In real terms, for a $1 million loan the interest cost would have increased from $70,000 to $110,000.
That extra $40,000 could’ve paid a worker or repaired some critical equipment. Now, it goes to the bank.
When to consider reviewing your insurance
The small business landscape changed drastically when the last recession hit the economy in 2008; fewer businesses were started, and many had to scale back their operations and lay off workers.
With so much change again expected in the economy, it may be difficult for small business owners to know if they need to review their insurance.
Mr.

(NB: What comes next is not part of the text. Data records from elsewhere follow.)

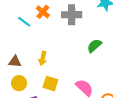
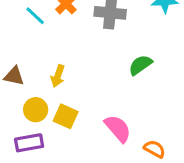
yellow circle: (19, 83) -> (36, 110), moved

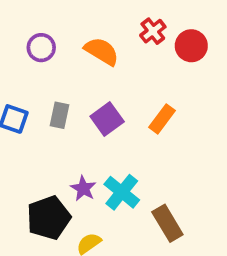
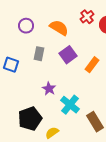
gray rectangle: (60, 115) -> (39, 54), moved
purple square: (107, 119) -> (68, 55), moved
purple star: (83, 188) -> (49, 89), moved

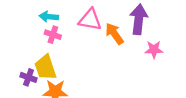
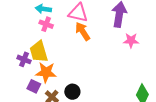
orange arrow: (114, 34) -> (83, 31), moved

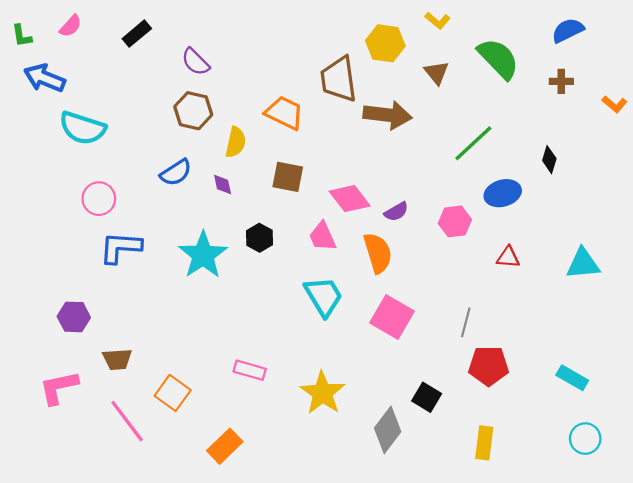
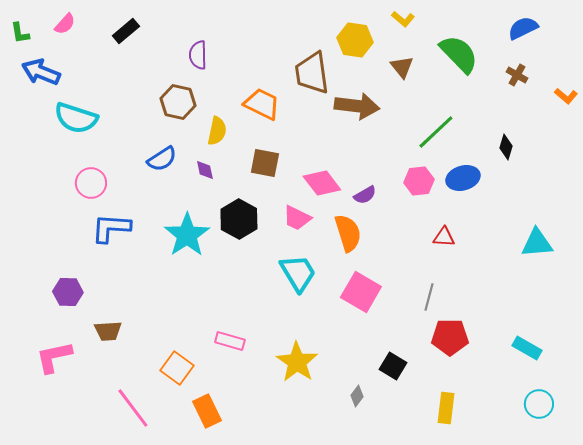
purple semicircle: (195, 62) -> (198, 55), moved, turned 44
brown cross: (561, 81) -> (517, 75), turned 30
pink hexagon: (455, 221) -> (419, 181), moved
pink trapezoid: (322, 237) -> (297, 218), turned -40
black hexagon: (259, 238) -> (239, 219), size x1.5
red triangle: (508, 257) -> (444, 237), moved
orange square: (173, 393) -> (177, 368), moved
pink line: (127, 421) -> (133, 408), moved
gray diamond: (388, 430) -> (357, 396), size x0.5
orange rectangle: (225, 446) -> (207, 411), turned -72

Yurkov says that while it depends on the individual business’ situation, there are a few circumstances where an insurance check may be in order.
Firstly, he says, if your revenue is down, or you had to lay off employees or relocate to a smaller office, you may actually end up saving money by reviewing your insurance as you may have less risk to cover.
“Conversely, if you’ve bucked the trend and your business has grown, then it’s important to consider whether you currently have enough coverage to protect you from the potential risks.”
Mr. Yurkov also urges new small business owners to consider what they would do if an insurance claim was made against them.
“Business insurance is there to give you peace of mind and reduce the stress of worrying about paying for claims out-of-pocket – but it’s not a set-and-forget product,” he says.
“If your business circumstances shift and your risk changes then your policy may need to change with it.”